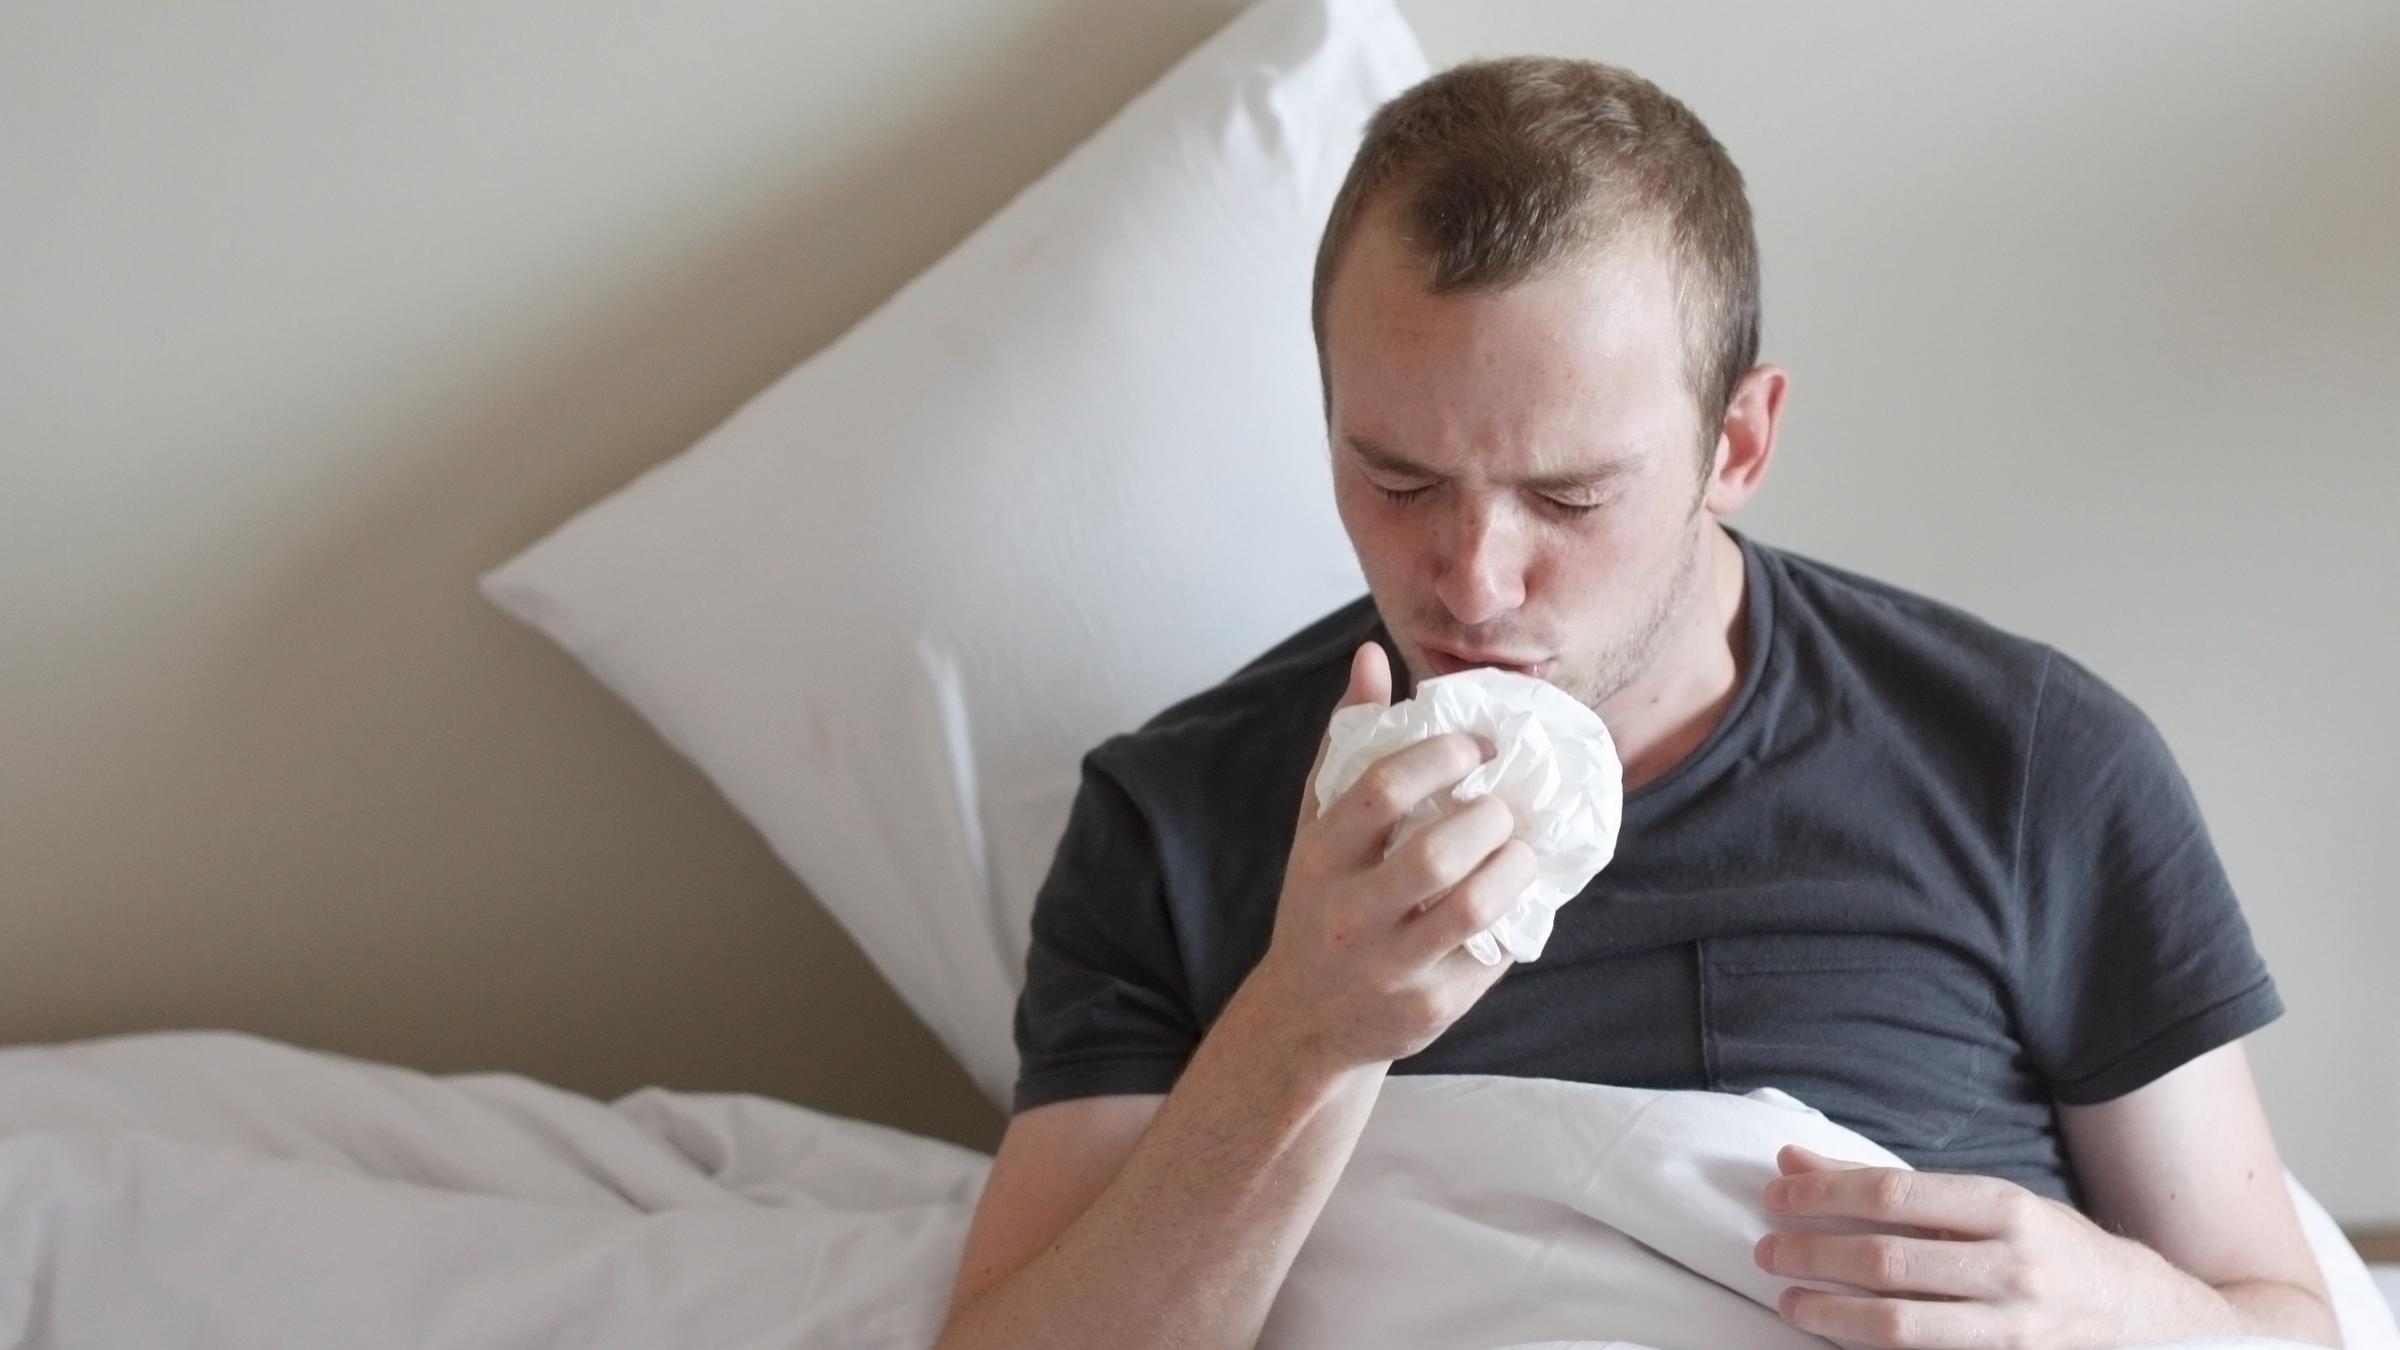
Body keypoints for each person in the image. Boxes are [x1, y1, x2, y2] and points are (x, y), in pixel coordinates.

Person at [934, 56, 2337, 1350]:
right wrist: (1304, 1031)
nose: (1471, 582)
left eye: (1569, 496)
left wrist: (2113, 1306)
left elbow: (2285, 1324)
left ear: (1739, 443)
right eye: (1399, 479)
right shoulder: (1175, 821)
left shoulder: (2025, 764)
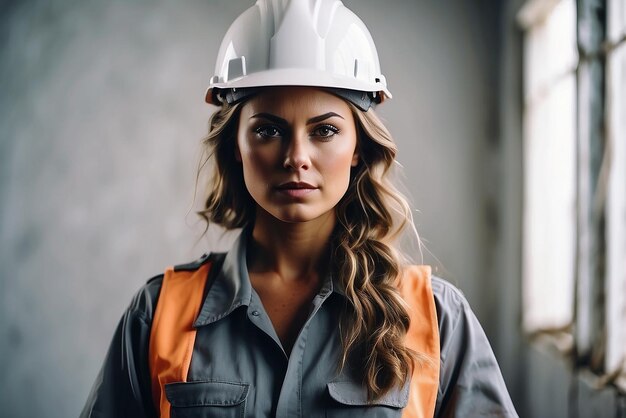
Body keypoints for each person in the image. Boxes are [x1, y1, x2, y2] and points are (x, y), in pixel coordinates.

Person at [81, 0, 518, 417]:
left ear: (357, 149)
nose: (296, 157)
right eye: (268, 129)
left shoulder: (437, 318)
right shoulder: (158, 313)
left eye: (324, 130)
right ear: (236, 145)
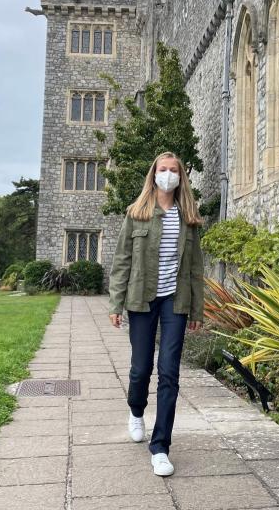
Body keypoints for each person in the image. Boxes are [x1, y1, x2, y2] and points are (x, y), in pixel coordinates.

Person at [108, 151, 205, 476]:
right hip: (141, 299)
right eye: (163, 170)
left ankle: (161, 446)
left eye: (173, 170)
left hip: (175, 301)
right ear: (154, 174)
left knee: (169, 372)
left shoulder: (188, 216)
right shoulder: (137, 213)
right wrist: (116, 303)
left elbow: (194, 268)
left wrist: (197, 308)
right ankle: (136, 411)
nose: (168, 175)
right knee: (140, 368)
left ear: (181, 176)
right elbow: (122, 260)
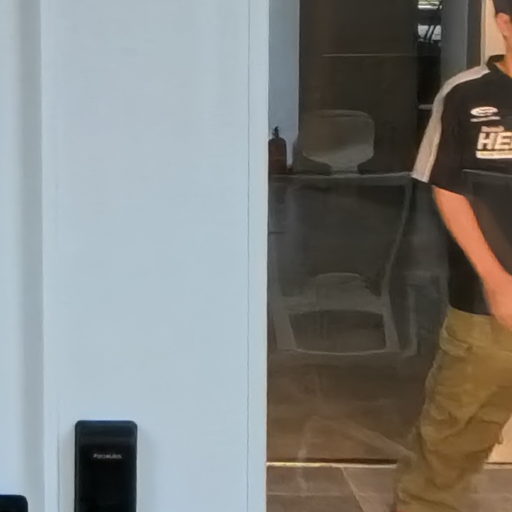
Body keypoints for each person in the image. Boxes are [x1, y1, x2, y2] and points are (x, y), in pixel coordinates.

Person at [395, 1, 512, 511]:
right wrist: (496, 279)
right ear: (504, 24)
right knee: (457, 425)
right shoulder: (467, 94)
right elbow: (447, 188)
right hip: (489, 301)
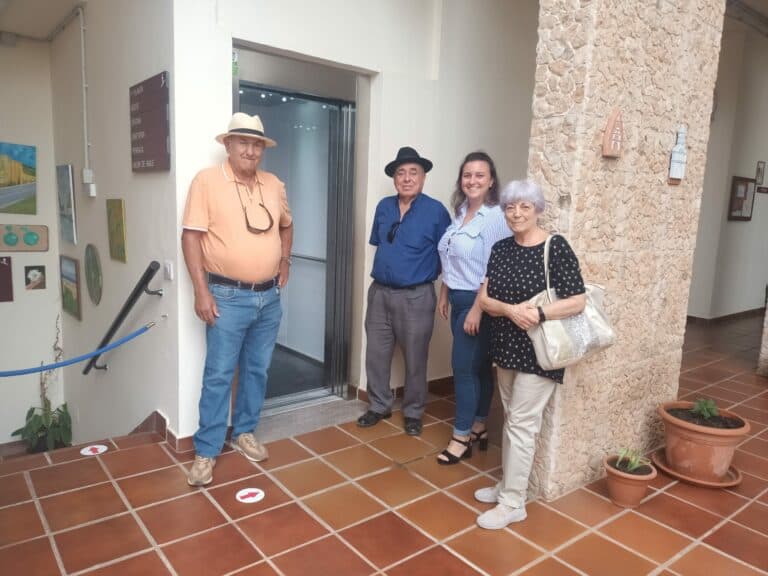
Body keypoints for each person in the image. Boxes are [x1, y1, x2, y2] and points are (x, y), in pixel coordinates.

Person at [181, 113, 293, 486]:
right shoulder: (207, 181)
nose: (250, 149)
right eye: (242, 142)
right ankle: (206, 451)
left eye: (257, 144)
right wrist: (201, 291)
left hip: (268, 298)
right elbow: (191, 237)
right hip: (226, 297)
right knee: (218, 375)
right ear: (227, 145)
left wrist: (284, 260)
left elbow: (287, 225)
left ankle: (244, 431)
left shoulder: (274, 183)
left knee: (257, 370)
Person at [475, 179, 586, 529]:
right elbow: (486, 300)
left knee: (522, 424)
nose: (516, 213)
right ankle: (509, 485)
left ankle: (513, 503)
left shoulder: (555, 247)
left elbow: (578, 300)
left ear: (537, 209)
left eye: (524, 206)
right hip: (506, 348)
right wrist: (510, 310)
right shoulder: (502, 249)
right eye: (510, 207)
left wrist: (537, 314)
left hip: (541, 352)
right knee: (513, 420)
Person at [357, 146, 451, 436]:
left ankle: (412, 412)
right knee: (376, 354)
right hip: (380, 294)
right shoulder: (384, 207)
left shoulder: (436, 211)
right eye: (401, 173)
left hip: (416, 295)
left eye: (413, 172)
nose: (407, 178)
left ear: (423, 177)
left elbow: (450, 255)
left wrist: (445, 292)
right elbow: (380, 243)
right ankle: (379, 405)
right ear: (395, 179)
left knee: (415, 358)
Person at [436, 152, 510, 464]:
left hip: (477, 302)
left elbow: (496, 267)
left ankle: (461, 436)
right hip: (457, 298)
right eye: (467, 175)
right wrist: (444, 291)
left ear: (491, 180)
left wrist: (479, 308)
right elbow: (450, 256)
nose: (473, 181)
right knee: (478, 367)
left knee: (463, 369)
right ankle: (480, 425)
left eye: (480, 175)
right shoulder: (461, 212)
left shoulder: (495, 217)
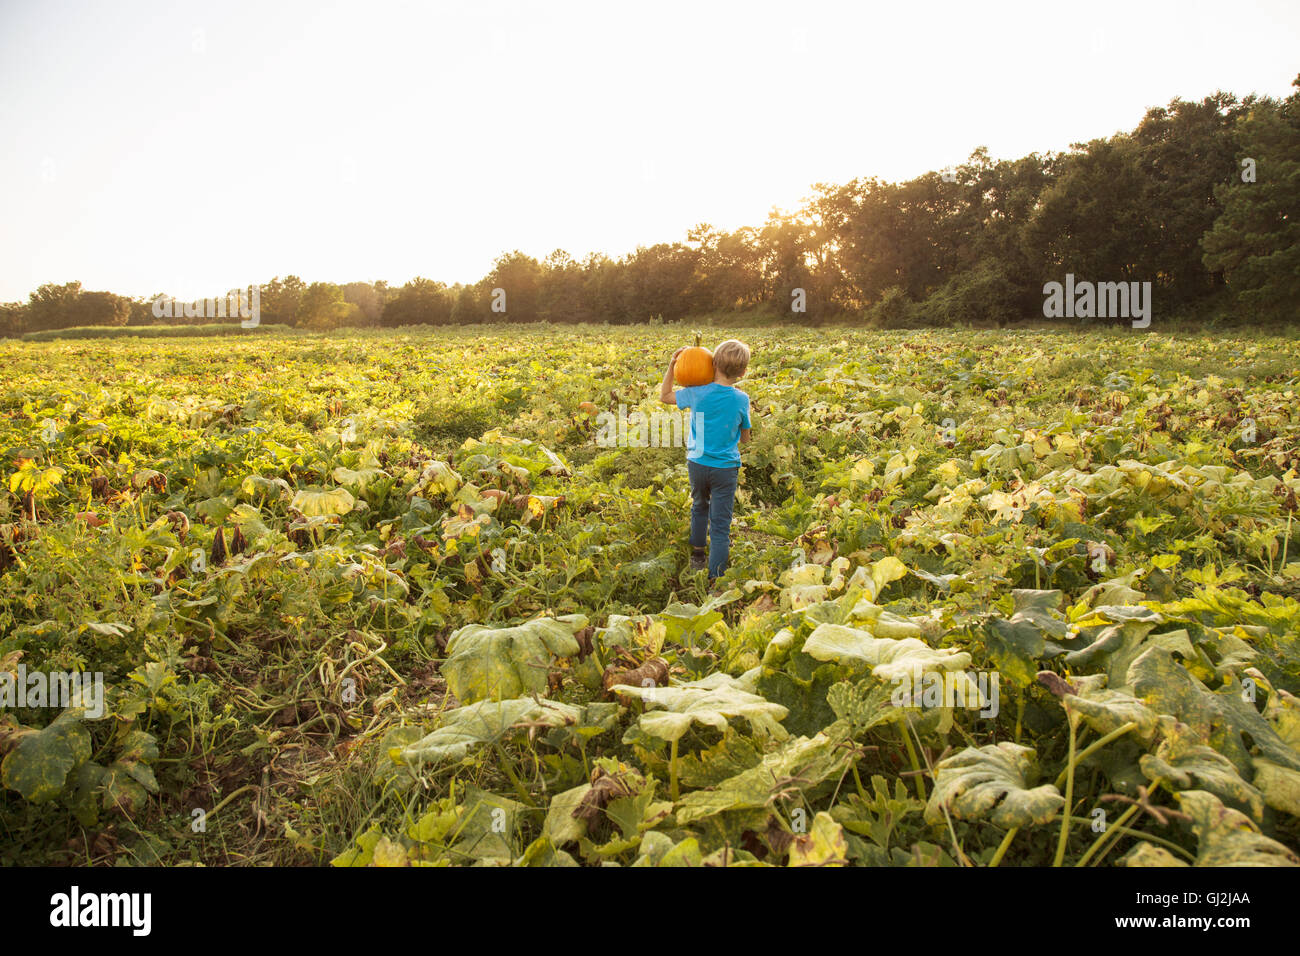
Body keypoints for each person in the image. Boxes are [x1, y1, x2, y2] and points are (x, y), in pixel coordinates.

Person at [658, 338, 752, 581]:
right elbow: (746, 439)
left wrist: (672, 365)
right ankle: (715, 579)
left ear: (713, 363)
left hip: (697, 464)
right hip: (725, 468)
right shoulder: (742, 399)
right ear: (742, 372)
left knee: (699, 505)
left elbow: (665, 396)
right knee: (720, 525)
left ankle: (697, 556)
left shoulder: (696, 394)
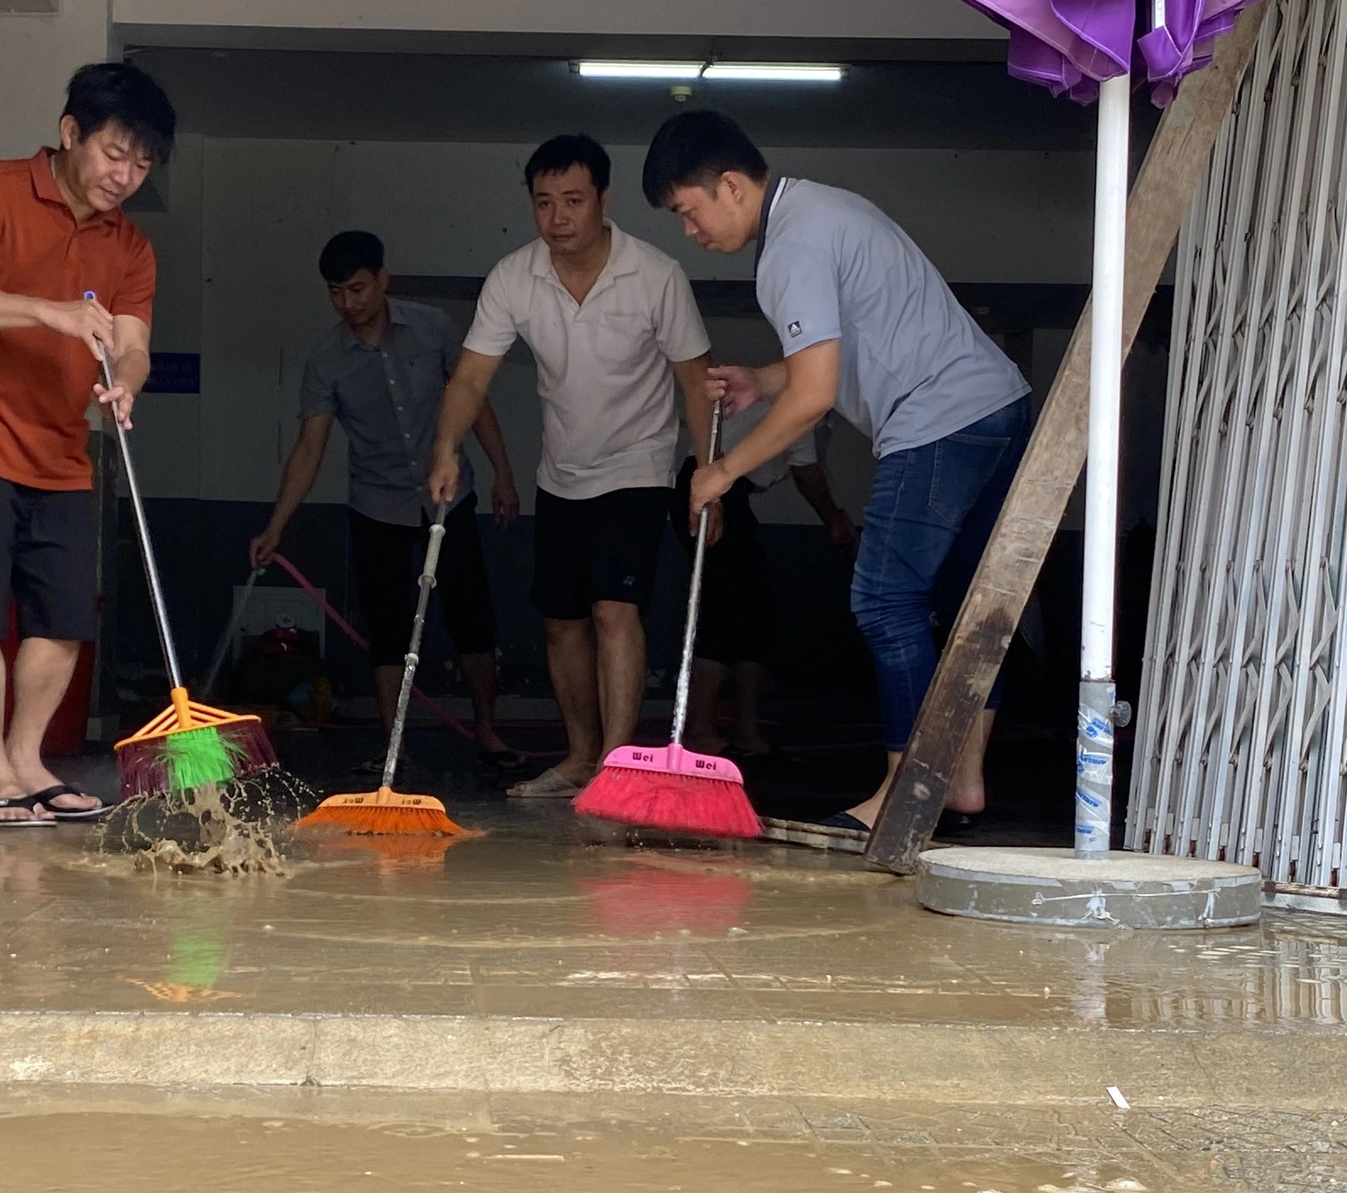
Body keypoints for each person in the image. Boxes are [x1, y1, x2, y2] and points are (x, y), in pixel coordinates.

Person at [643, 109, 1032, 833]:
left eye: (688, 213)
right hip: (996, 405)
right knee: (975, 606)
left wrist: (720, 470)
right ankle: (963, 780)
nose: (691, 234)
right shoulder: (823, 208)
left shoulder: (790, 248)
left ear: (730, 185)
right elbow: (838, 345)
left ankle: (903, 792)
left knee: (885, 601)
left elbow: (817, 394)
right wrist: (763, 379)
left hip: (940, 419)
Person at [0, 62, 174, 826]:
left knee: (62, 619)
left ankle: (27, 759)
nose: (127, 175)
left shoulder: (132, 247)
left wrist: (129, 381)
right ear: (70, 133)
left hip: (59, 450)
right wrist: (46, 313)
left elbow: (134, 340)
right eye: (115, 153)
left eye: (143, 164)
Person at [429, 134, 713, 799]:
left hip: (638, 466)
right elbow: (470, 377)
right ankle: (581, 757)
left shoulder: (655, 275)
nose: (558, 217)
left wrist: (710, 473)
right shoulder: (513, 276)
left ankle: (618, 764)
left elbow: (697, 382)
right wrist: (445, 448)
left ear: (604, 201)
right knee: (560, 620)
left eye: (574, 201)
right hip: (561, 473)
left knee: (615, 609)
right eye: (544, 203)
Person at [251, 231, 525, 772]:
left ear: (383, 280)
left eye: (357, 289)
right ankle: (393, 744)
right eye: (336, 293)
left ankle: (488, 731)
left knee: (474, 619)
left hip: (452, 500)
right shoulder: (327, 359)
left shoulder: (433, 327)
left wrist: (504, 476)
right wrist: (276, 526)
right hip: (378, 509)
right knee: (388, 631)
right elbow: (310, 449)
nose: (348, 304)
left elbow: (476, 403)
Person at [669, 400, 849, 758]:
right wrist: (834, 518)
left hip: (729, 491)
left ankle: (744, 730)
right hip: (714, 487)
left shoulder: (815, 413)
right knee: (724, 605)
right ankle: (699, 728)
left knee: (756, 608)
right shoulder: (799, 399)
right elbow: (805, 471)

INSTRUCTIONS TO FOLLOW: Look above for the line containing "right ankle: (393, 744)", then please write out that line and each one after it through the end, exactly, with nothing else.

SOLUTION FOR THIS EXERCISE:
right ankle: (393, 744)
right eye: (336, 293)
left ankle: (488, 731)
left knee: (474, 619)
left hip: (452, 500)
right shoulder: (327, 359)
left shoulder: (433, 327)
left wrist: (504, 476)
right wrist: (276, 526)
right hip: (378, 509)
right knee: (388, 631)
right elbow: (310, 449)
nose: (348, 304)
left elbow: (476, 403)
Person at [669, 400, 849, 758]:
right wrist: (834, 518)
left hip: (729, 491)
left ankle: (744, 730)
right hip: (714, 487)
left shoulder: (815, 413)
right knee: (724, 605)
right ankle: (699, 728)
left knee: (756, 608)
right shoulder: (799, 399)
right elbow: (805, 471)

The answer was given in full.